> What you will do
Omitting all pictures, copy word for word the lines from the line containing "Leverage audits performed" through the final line of the entries.
***** Records for the task
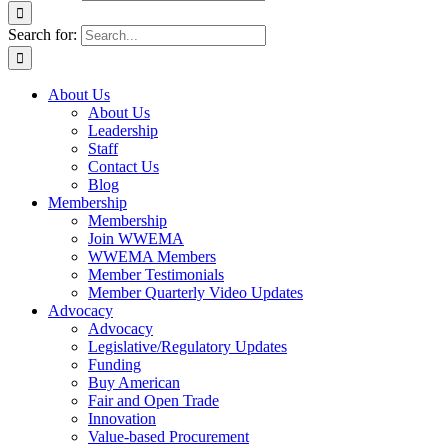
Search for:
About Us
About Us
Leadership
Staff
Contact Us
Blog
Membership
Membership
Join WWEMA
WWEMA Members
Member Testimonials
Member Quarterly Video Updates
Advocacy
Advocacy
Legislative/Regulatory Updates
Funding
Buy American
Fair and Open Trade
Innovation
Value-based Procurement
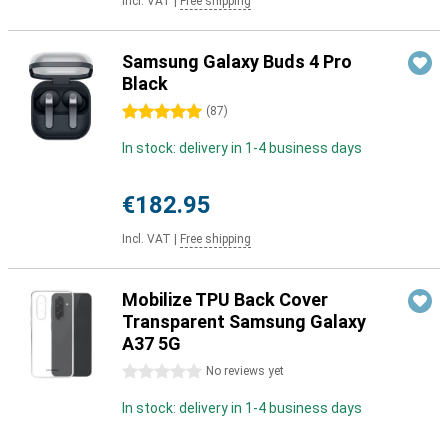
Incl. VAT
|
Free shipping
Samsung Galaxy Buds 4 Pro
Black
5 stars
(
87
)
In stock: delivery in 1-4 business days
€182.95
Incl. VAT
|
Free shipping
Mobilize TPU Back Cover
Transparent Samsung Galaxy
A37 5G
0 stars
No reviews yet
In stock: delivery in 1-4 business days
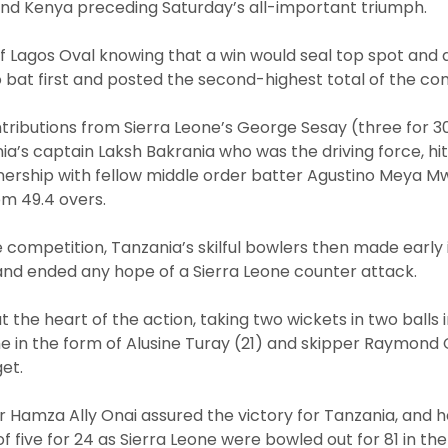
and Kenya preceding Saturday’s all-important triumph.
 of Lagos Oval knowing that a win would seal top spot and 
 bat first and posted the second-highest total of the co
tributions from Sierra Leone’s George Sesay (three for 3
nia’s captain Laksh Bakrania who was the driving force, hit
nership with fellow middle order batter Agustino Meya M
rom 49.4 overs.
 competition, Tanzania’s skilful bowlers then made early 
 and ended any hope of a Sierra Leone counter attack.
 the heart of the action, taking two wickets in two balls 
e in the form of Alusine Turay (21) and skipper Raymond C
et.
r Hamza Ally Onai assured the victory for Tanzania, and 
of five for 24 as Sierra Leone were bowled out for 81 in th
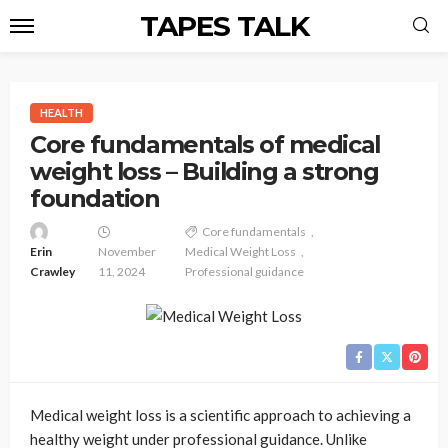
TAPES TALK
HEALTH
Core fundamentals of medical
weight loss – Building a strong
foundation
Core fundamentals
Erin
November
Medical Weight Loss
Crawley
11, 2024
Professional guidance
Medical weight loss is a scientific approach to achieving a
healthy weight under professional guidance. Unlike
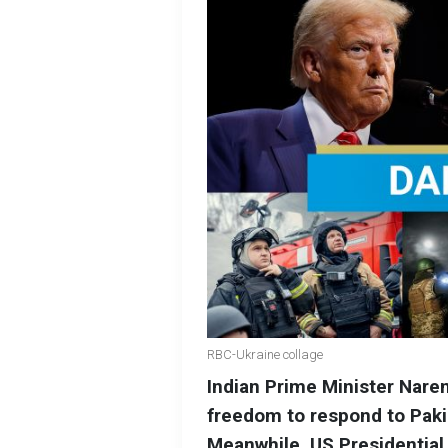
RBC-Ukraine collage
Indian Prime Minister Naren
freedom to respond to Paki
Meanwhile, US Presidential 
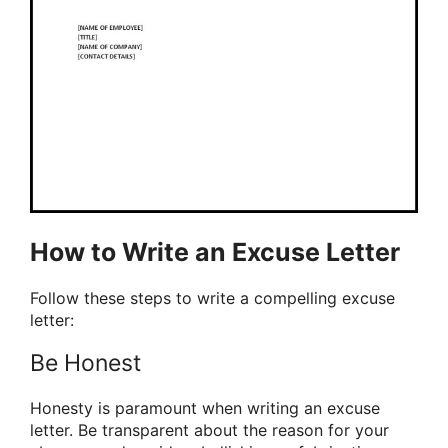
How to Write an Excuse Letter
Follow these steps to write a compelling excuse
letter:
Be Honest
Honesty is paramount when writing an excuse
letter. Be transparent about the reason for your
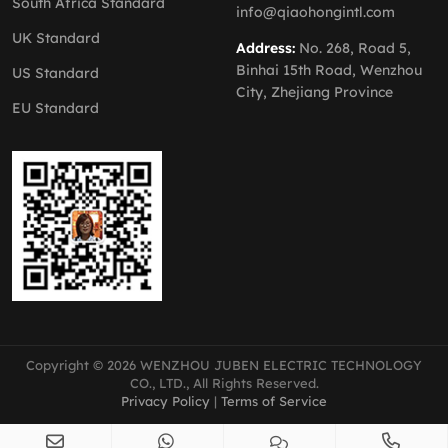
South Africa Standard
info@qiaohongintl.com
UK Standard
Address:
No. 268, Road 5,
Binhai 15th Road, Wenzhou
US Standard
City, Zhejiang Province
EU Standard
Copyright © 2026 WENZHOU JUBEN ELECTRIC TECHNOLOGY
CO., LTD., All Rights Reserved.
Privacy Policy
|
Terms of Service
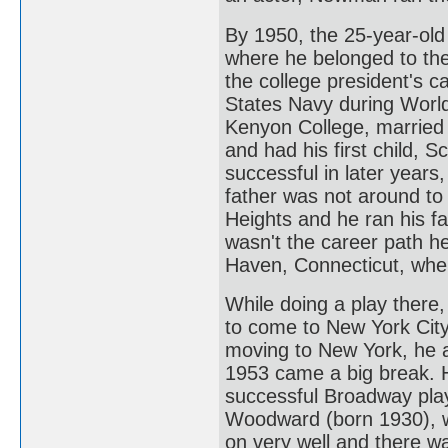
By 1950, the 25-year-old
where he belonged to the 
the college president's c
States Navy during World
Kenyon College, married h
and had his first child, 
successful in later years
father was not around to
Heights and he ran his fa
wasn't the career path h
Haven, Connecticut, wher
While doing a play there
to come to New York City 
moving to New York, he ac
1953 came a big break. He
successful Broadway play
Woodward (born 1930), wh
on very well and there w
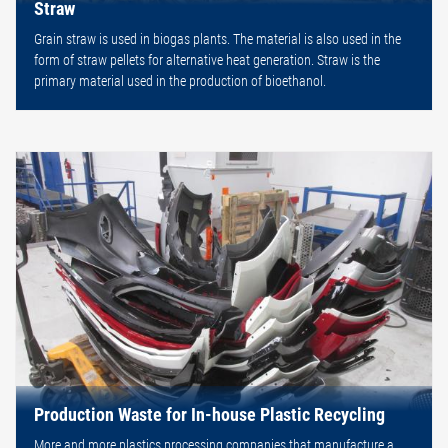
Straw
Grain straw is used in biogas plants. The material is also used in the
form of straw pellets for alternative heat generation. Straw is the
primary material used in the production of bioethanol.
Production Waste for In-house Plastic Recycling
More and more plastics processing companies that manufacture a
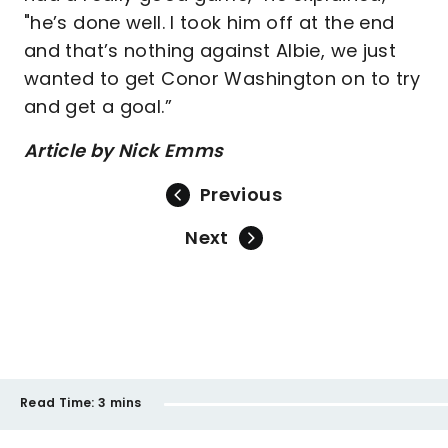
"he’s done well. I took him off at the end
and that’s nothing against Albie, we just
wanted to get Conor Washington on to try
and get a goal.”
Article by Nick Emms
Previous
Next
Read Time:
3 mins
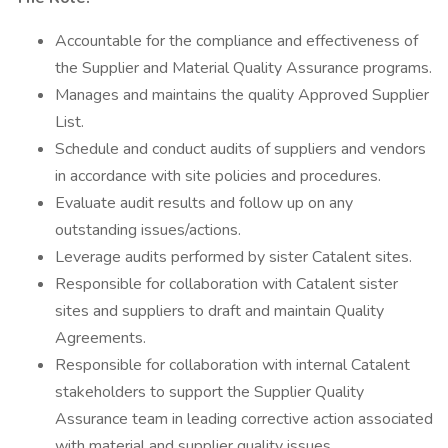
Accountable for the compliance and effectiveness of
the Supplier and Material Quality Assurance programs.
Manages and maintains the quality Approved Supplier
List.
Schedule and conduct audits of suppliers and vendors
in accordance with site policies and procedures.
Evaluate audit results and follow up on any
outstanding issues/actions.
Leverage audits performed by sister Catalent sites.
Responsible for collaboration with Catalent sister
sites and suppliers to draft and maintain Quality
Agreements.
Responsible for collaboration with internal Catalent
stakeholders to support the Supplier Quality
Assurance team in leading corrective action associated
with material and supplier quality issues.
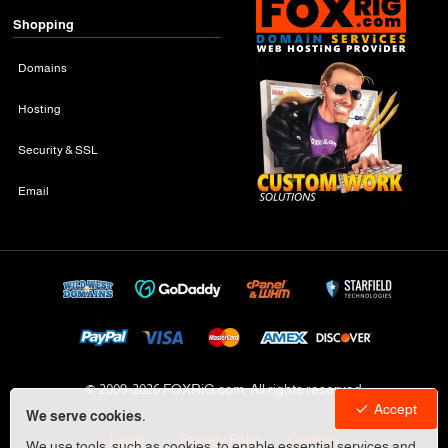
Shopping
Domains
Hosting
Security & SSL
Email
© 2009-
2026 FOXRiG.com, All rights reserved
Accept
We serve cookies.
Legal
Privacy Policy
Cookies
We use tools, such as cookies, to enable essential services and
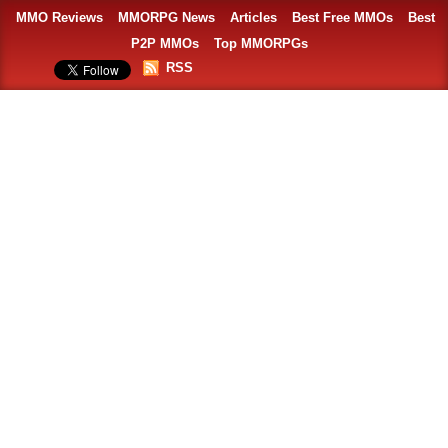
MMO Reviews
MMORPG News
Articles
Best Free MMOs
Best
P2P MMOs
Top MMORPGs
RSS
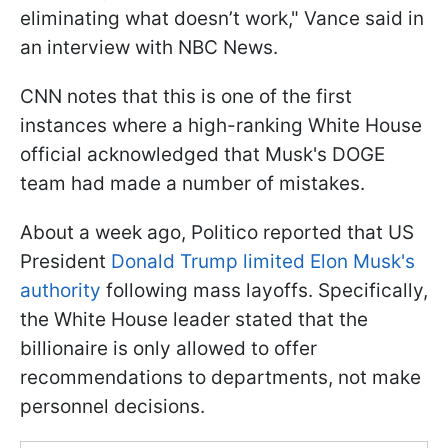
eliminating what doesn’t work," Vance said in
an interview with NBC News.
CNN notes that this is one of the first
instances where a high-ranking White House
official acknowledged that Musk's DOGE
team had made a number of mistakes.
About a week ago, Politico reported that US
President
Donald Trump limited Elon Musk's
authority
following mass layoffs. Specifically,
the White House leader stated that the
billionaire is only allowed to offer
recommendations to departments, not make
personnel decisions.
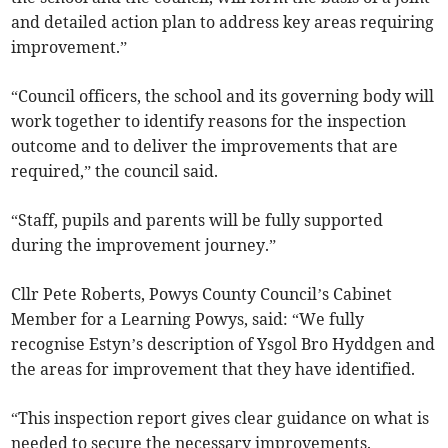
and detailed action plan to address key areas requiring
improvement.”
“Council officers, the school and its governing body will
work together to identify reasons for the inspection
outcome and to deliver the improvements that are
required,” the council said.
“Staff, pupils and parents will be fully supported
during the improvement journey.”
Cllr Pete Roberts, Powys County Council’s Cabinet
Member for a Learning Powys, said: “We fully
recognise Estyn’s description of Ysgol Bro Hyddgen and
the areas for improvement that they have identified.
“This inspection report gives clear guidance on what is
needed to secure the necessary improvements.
**********
> Output for this task
Leverage audits performed by sister Catalent sites.
Responsible for collaboration with Catalent sister
sites and suppliers to draft and maintain Quality
Agreements.
Responsible for collaboration with internal Catalent
stakeholders to support the Supplier Quality
Assurance team in leading corrective action associated
with material and supplier quality issues.
Shopping
Domains
Hosting
Security & SSL
Email
© 2009-
2026 FOXRiG.com, All rights reserved
Accept
We serve cookies.
Legal
Privacy Policy
Cookies
We use tools, such as cookies, to enable essential services and
MMO Reviews
MMORPG News
Articles
Best Free MMOs
Best
P2P MMOs
Top MMORPGs
RSS
eliminating what doesn’t work," Vance said in
an interview with NBC News.
CNN notes that this is one of the first
instances where a high-ranking White House
official acknowledged that Musk's DOGE
team had made a number of mistakes.
About a week ago, Politico reported that US
President
Donald Trump limited Elon Musk's
authority
following mass layoffs. Specifically,
the White House leader stated that the
billionaire is only allowed to offer
recommendations to departments, not make
personnel decisions.
and detailed action plan to address key areas requiring
improvement.”
“Council officers, the school and its governing body will
work together to identify reasons for the inspection
outcome and to deliver the improvements that are
required,” the council said.
“Staff, pupils and parents will be fully supported
during the improvement journey.”
Cllr Pete Roberts, Powys County Council’s Cabinet
Member for a Learning Powys, said: “We fully
recognise Estyn’s description of Ysgol Bro Hyddgen and
the areas for improvement that they have identified.
“This inspection report gives clear guidance on what is
needed to secure the necessary improvements.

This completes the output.